• **Text**
******************************

Das Lebensbild einer Dichterin

Vierter Teil: Briefe





Briefe 4


Lyon, den 23. November 1832
   
Und dann höre! Du sprichst mir von Andeutungen, die Dir weh getan hätten. Ich – Dir weh getan! Ich, die ich mein Blut für Dich hingegeben, die ich Dir bis ans Ende der Welt folgen würde – überallhin und um jeden Preis? Oh! Gut, nimm hier meinen getreuen Eid, daß nie ein Wort Dir wissentlich von der Vergangenheit reden soll, daß sie für mich abgetan ist, und daß ich auch Dich beschwöre, sie zu vergessen. Andererseits: wie kannst Du mich so falsch verstehen? Du bist zu streng gegen Dich selbst und willst nicht daran glauben, daß andere Dich lieben! Sei gut, sei furchtlos, ich hege gegen keine Seele Groll, und sollte es gegen Dich? Komm, geben wir uns einen Kuß, Prosper, willst Du?

******************************

• **Bereitgestelltes Material**

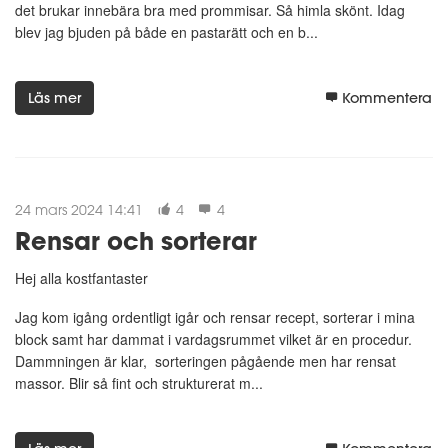
det brukar innebära bra med prommisar. Så himla skönt. Idag
blev jag bjuden på både en pastarätt och en b...
Läs mer
Kommentera
24 mars 2024 14:41
4
4
Rensar och sorterar
Hej alla kostfantaster
Jag kom igång ordentligt igår och rensar recept, sorterar i mina
block samt har dammat i vardagsrummet vilket är en procedur.
Dammningen är klar, sorteringen pågående men har rensat
massor. Blir så fint och strukturerat m...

******************************

• **Aufgabe 1**
Nenne alle Imperative der 2. Person Singular im Brief aus Lyon, jeweils mit dem unmittelbar folgenden Wort, falls eines dazugehört.
• **Aufgabe 2**
Führe den Brief aus Lyon im selben Ton nach seinem letzten Satz fort.

• **Antwort 1**
höre; nimm; Sei gut; sei furchtlos; Komm

• **Antwort 2**
1. Dezember 1832
 
Ich lese und lese immer wieder, was Du grausam genug bist mir über meine Zärtlichkeit zu sagen; ich weine, und in meiner Verblüffung darüber klage ich Dich an. Wie! diese qualvolle Ausdauer, Dir meinen Kummer verborgen zu haben, wird mir nicht besser belohnt, teurer undankbarer Freund! Ausbrüche, die Dich unglücklich gemacht hätten und die ich für Deine Ruhe fürchtete . . . und von denen ich meinte, daß sie mich noch mehr von Dir entfernen müßten, all dies hast Du für Kälte gehalten! Ach! das ist zu schmerzlich, und das wollte man ausnützen, Dich von mir zu reißen! Ich wäre beinahe daran gestorben und vor Schweigen erstickt. Du hast nichts begriffen, Verblendung eines Herzens, aus dem ich so lange ausgelöscht zu sein glaubte. Du wirst es bereuen, nicht wahr? Du wirst mit mir über das weinen, was mich in diesem Augenblick Tränen vergießen läßt! Du siehst nicht klar über Dich und mich. Ich selber war auch sehr argwöhnisch. Was, Du liebtest mich, Prosper, liebtest mich, sag es mir hundertmal: dies hoffen zu dürfen, tut mir so not! All dies hat mich niedergeschlagen.

 

 
2. Dezember 1832
 
Er kränkt mich heute, diese Gedichte, die Dein Herz bedrücken, geschrieben zu haben. Ich wiederhole Dir in Aufrichtigkeit, daß sie aus  unserer Verbindung entstanden sind: es ist Musik, wie sie Dalayrac machte; es sind Eindrücke, die ich bei anderen Frauen beobachtet habe, die vor meinen Augen litten. Ich sagte: ‚“Ich empfand dies oder jenes, in dieser Lage“ und machte daraus abseits für mich, Musik, Gott weiß es!

 

 
10. Dezember 1832
 
Ich bin aufgewacht und hielt noch den Kopf des Kindes (Hyppolyte) an mein Herz gedrückt. Ich hatte geträumt, daß er (aus dem Institut) davongelaufen war, um mich wiederzusehen, er weinte, und ich überschüttete ihn mit Liebkosungen.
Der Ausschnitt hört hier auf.